ECLI:NL:CRVB:2019:873
Centrale Raad van Beroep
- Hoger beroep
- Rechtspraak.nl
Afwijzing verzoek om voorlopige voorziening in sociale zekerheidszaak met betrekking tot WAO-uitkering
In deze zaak heeft de Centrale Raad van Beroep op 4 maart 2019 uitspraak gedaan over een verzoek om een voorlopige voorziening van verzoeker, die sinds 13 januari 2000 een uitkering ontving op grond van de Wet op de arbeidsongeschiktheidsverzekering (WAO). Verzoeker had een uitkering die laatstelijk was berekend naar een mate van arbeidsongeschiktheid van 15 tot 25%. Hij verzocht het Uitvoeringsinstituut werknemersverzekeringen (Uwv) om terug te komen van eerdere besluiten die zijn WAO-uitkering hadden ingetrokken en geweigerd. Het Uwv had dit verzoek afgewezen, wat leidde tot hoger beroep door verzoeker.

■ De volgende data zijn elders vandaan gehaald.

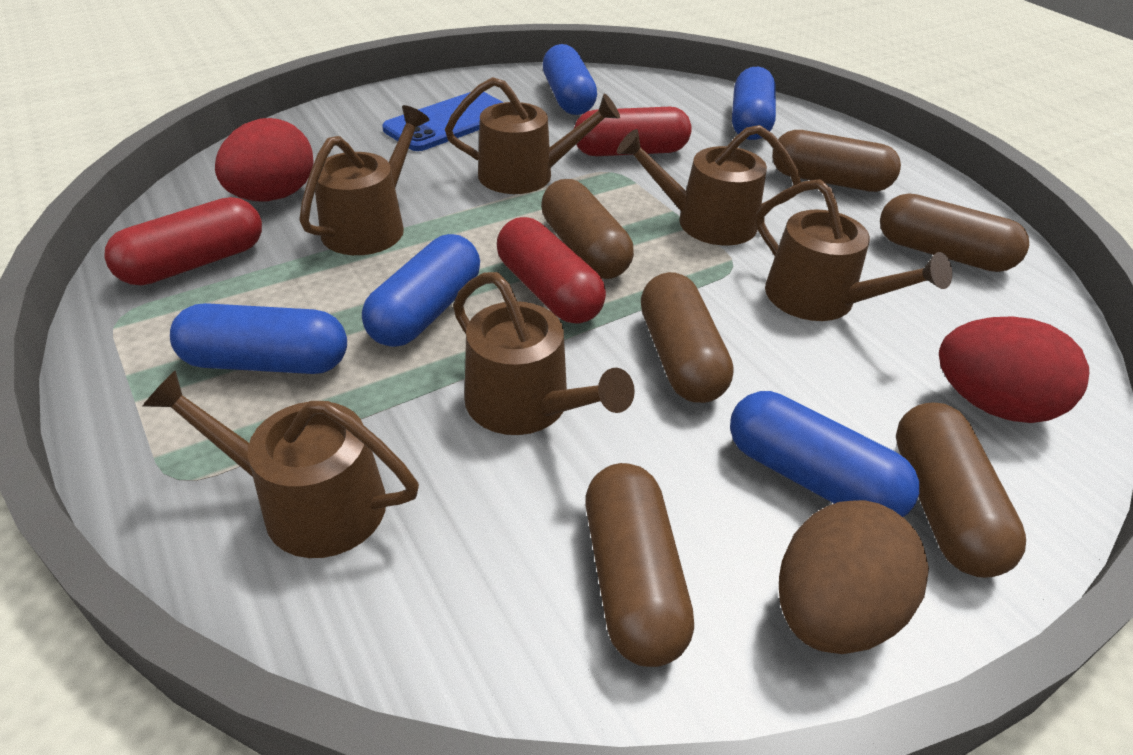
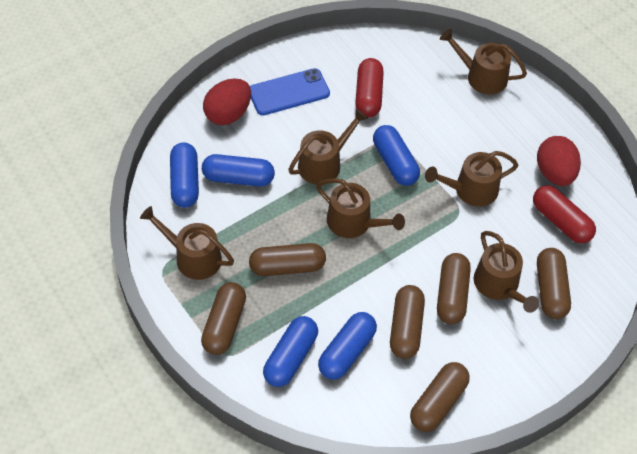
brown egg: 1 -> 0
red capsule: 3 -> 2

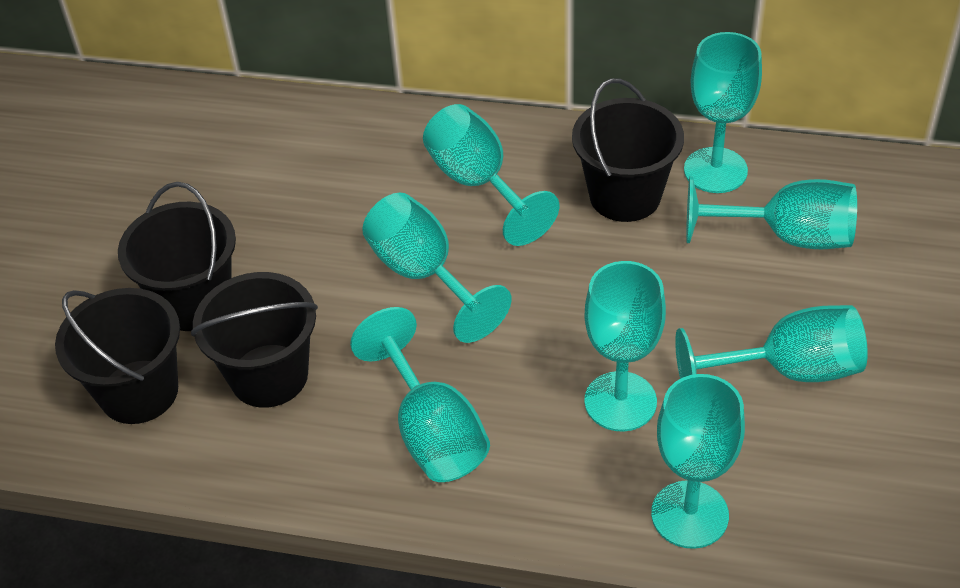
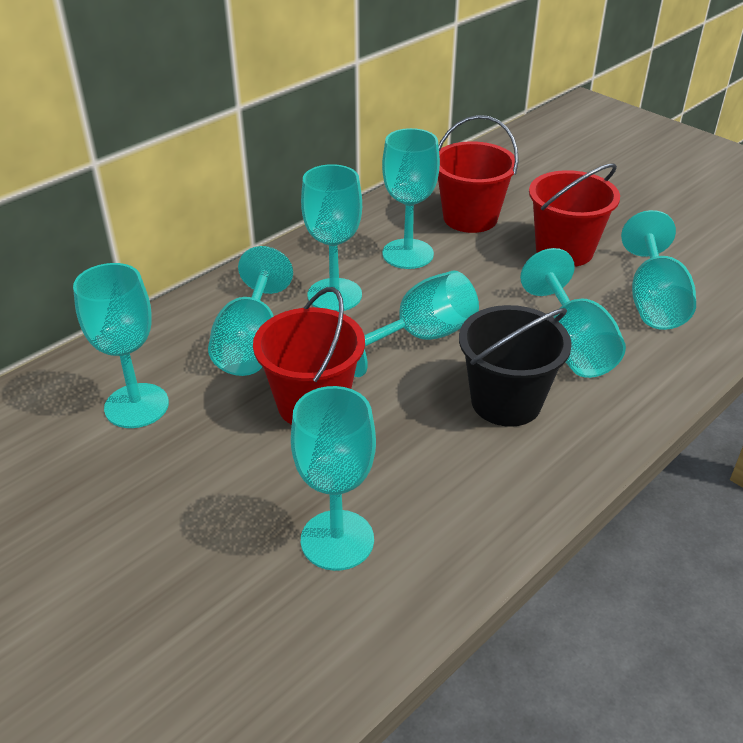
black bucket: 4 -> 1
red bucket: 0 -> 3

Tijdens de zitting op 25 februari 2019, bijgestaan door zijn advocaat mr. T.P. Boer, heeft verzoeker een verzoek om een voorlopige voorziening ingediend, omdat hij in een acute financiële noodsituatie zou verkeren. Hij stelde dat hij geen inkomsten had en betalingsachterstanden ondervond. Echter, de voorzieningenrechter oordeelde dat verzoeker niet voldoende had aangetoond dat er sprake was van een financieel spoedeisend belang. Hij had zijn financiële noodsituatie onvoldoende onderbouwd en niet aangetoond dat hij bijstand had aangevraagd.
De voorzieningenrechter concludeerde dat er geen onverwijlde spoed was, zoals vereist volgens de Algemene wet bestuursrecht (Awb), en wees het verzoek om een voorlopige voorziening af. De uitspraak benadrukt het belang van voldoende bewijs voor een spoedeisend belang bij het treffen van voorlopige voorzieningen in sociale zekerheidszaken.